The design philosophy is closer to a source-of-truth knowledge base than a raw transcript archive. Session hooks capture observations, the session-end pipeline rewrites them into cleaner pages, and the next agent receives a concise handoff instead of a pile of raw logs; this is why the tool is useful for long-running codebases and multi-agent workflows.
mkdir -p ~/.config/ai-memory ~/.local/share/ai-memory
ai-memory --data-dir ~/.local/share/ai-memory \
--config ~/.config/ai-memory/config.toml init
systemctl --user enable --now ai-memory.service
ai-memory install-mcp --client claude-code --apply
ai-memory install-hooks --agent claude-code --apply
The commands above initialize the local data directory, start the user service, and wire Claude Code into the memory server. After that, new sessions automatically pick up the handoff block, and the /web UI can inspect the resulting wiki pages.
Pros and Cons of ai-memory
Pros:
- Cross-agent continuity means the next tool can inherit prior decisions without manual copy/paste.
- Plain Markdown storage keeps everything inspectable with standard developer tools.
- FTS5 search gives fast local lookup over the consolidated wiki pages.

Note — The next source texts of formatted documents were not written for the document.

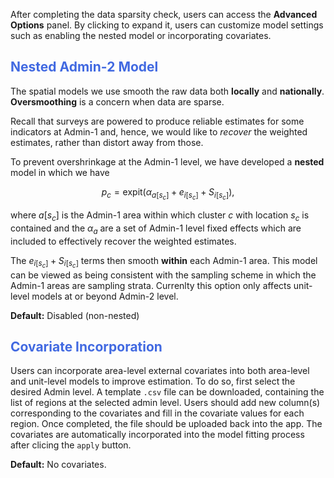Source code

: After completing the data sparsity check, users can access the **Advanced Options** panel. By clicking to expand it, users can customize model settings such as enabling the nested model or incorporating covariates.

## <span style="color:royalblue">Nested Admin-2 Model</span>

The spatial models we use smooth the raw data both **locally** and **nationally**. **Oversmoothing** is a concern when data are sparse.

Recall that surveys are powered to produce reliable estimates for some indicators at Admin-1 and, hence, we would like to *recover* the weighted estimates, rather than distort away from those.

To prevent overshrinkage at the Admin-1 level, we have developed a **nested** model in which we have

$$
p_c = \text{expit} \left( \alpha_{a[s_c]} + e_{i[s_c]} + S_{i[s_c]} \right),
$$

where $a[s_c]$ is the Admin-1 area within which cluster $c$ with location $s_c$ is contained and the $\alpha_a$ are a set of Admin-1 level fixed effects which are included to effectively recover the weighted estimates.

The $e_{i[s_c]}+S_{i[s_c]}$ terms then smooth **within** each Admin-1 area. This model can be viewed as being consistent with the sampling scheme in which the Admin-1 areas are sampling strata. Currenlty this option only affects unit-level models at or beyond Admin-2 level.

**Default:** Disabled (non-nested)

## <span style="color:royalblue">Covariate Incorporation</span>

Users can incorporate area-level external covariates into both area-level and unit-level models to improve estimation. To do so, first select the desired Admin level. A template `.csv` file can be downloaded, containing the list of regions at the selected admin level. Users should add new column(s) corresponding to the covariates and fill in the covariate values for each region. Once completed, the file should be uploaded back into the app. The covariates are automatically incorporated into the model fitting process after clicing the `apply` button. 

**Default:** No covariates.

- Per-project routing prevents collisions in mono-repos, consultancies, and shared machines.
- Server and client separation makes backups, auth, and multi-machine use easier to reason about.
- Zero-LLM mode reduces cost and still preserves useful memory behavior.
Cons:
- Requires local setup for the server, hooks, or container wrapper; this is not a zero-config SaaS.

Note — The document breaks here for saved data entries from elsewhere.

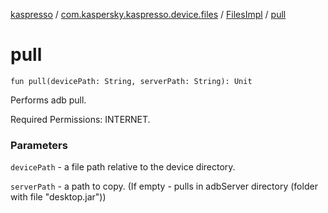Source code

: [kaspresso](../../index.md) / [com.kaspersky.kaspresso.device.files](../index.md) / [FilesImpl](index.md) / [pull](./pull.md)

# pull

`fun pull(devicePath: String, serverPath: String): Unit`

Performs adb pull.

Required Permissions: INTERNET.

### Parameters

`devicePath` - a file path relative to the device directory.

`serverPath` - a path to copy. (If empty - pulls in adbServer directory (folder with file "desktop.jar"))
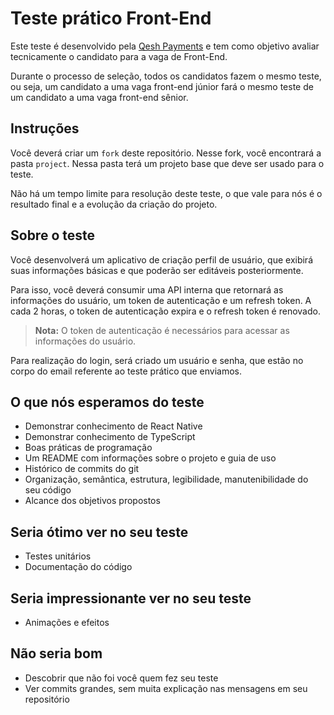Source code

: # Teste prático Front-End

Este teste é desenvolvido pela [Qesh Payments](https://www.qesh.ai/) e tem como objetivo avaliar tecnicamente o candidato para a vaga de Front-End.

Durante o processo de seleção, todos os candidatos fazem o mesmo teste, ou seja, um candidato a uma vaga front-end júnior fará o mesmo teste de um candidato a uma vaga front-end sênior.

## **Instruções**

Você deverá criar um `fork` deste repositório. Nesse fork, você encontrará a pasta `project`. Nessa pasta terá um projeto base que deve ser usado para o teste.

Não há um tempo limite para resolução deste teste, o que vale para nós é o resultado final e a evolução da criação do projeto.

## **Sobre o teste**

Você desenvolverá um aplicativo de criação perfil de usuário, que exibirá suas informações básicas e que poderão ser editáveis posteriormente.

Para isso, você deverá consumir uma API interna que retornará as informações do usuário, um token de autenticação e um refresh token. A cada 2 horas, o token de autenticação expira e o refresh token é renovado.

> **Nota:** O token de autenticação é necessários para acessar as informações do usuário.

Para realização do login, será criado um usuário e senha, que estão no corpo do email referente ao teste prático que enviamos.

## **O que nós esperamos do teste**

- Demonstrar conhecimento de React Native
- Demonstrar conhecimento de TypeScript
- Boas práticas de programação
- Um README com informações sobre o projeto e guia de uso
- Histórico de commits do git
- Organização, semântica, estrutura, legibilidade, manutenibilidade do seu código
- Alcance dos objetivos propostos

## **Seria ótimo ver no seu teste**

- Testes unitários
- Documentação do código

## **Seria impressionante ver no seu teste**

- Animações e efeitos

## **Não seria bom**

- Descobrir que não foi você quem fez seu teste
- Ver commits grandes, sem muita explicação nas mensagens em seu repositório
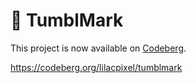 # 📔 TumblMark

This project is now available on [Codeberg](https://codeberg.org).

https://codeberg.org/lilacpixel/tumblmark

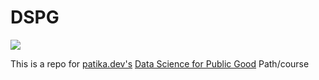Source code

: # DSPG
<img align="center" src="https://uploads-ssl.webflow.com/6097e0eca1e87557da031fef/609859a191abe5d64b17fed3_Patika%20logo-p-500.png"/>

This is a repo for [patika.dev's][patika.dev] [Data Science for Public Good][DPSG] Path/course


[patika.dev]:https://www.patika.dev/
[DPSG]:https://www.patika.dev/egitimler/data-science-for-the-public-good-patikasi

- Native Windows is experimental, so Windows users should prefer WSL2 for now.
- Best results depend on hook coverage, which means unsupported clients or misconfigured hooks reduce usefulness.
- The wiki model is opinionated, so teams expecting raw transcript replay may need to adjust their workflow.
- Search is local and repository-shaped, so it is not a replacement for a general enterprise knowledge graph.
Getting Started with ai-memory
The fastest path is to initialize the data directory, start the service, and attach one agent client. If you are on Arch Linux, the native package path is the shortest route; if you are on Docker, the wrapper keeps the host footprint tiny.
# create local state and initialize the server
mkdir -p ~/.config/ai-memory ~/.local/share/ai-memory
ai-memory --data-dir ~/.local/share/ai-memory \
--config ~/.config/ai-memory/config.toml init
# enable the daemon and wire the agent
systemctl --user enable --now ai-memory.service
ai-memory install-mcp --client claude-code --apply
ai-memory install-hooks --agent claude-code --apply
# bootstrap an existing repository
cd /path/to/project
ai-memory bootstrap
After the first run, ai-memory scans the repository, seeds project pages, and starts capturing future prompts and tool calls. If you need to expose the server beyond localhost, add bearer-token auth before opening it to a LAN or homelab network.
Verdict
aio-memory is the strongest option for persistent coding-agent memory when you work across multiple CLIs, restart sessions often, or need a shared audit trail with plain Markdown and git history. Its biggest strength is cross-agent handoff without re-explaining the codebase; its main caveat is the setup cost and the experimental native Windows path. Use it if you want durable context, not just another prompt helper.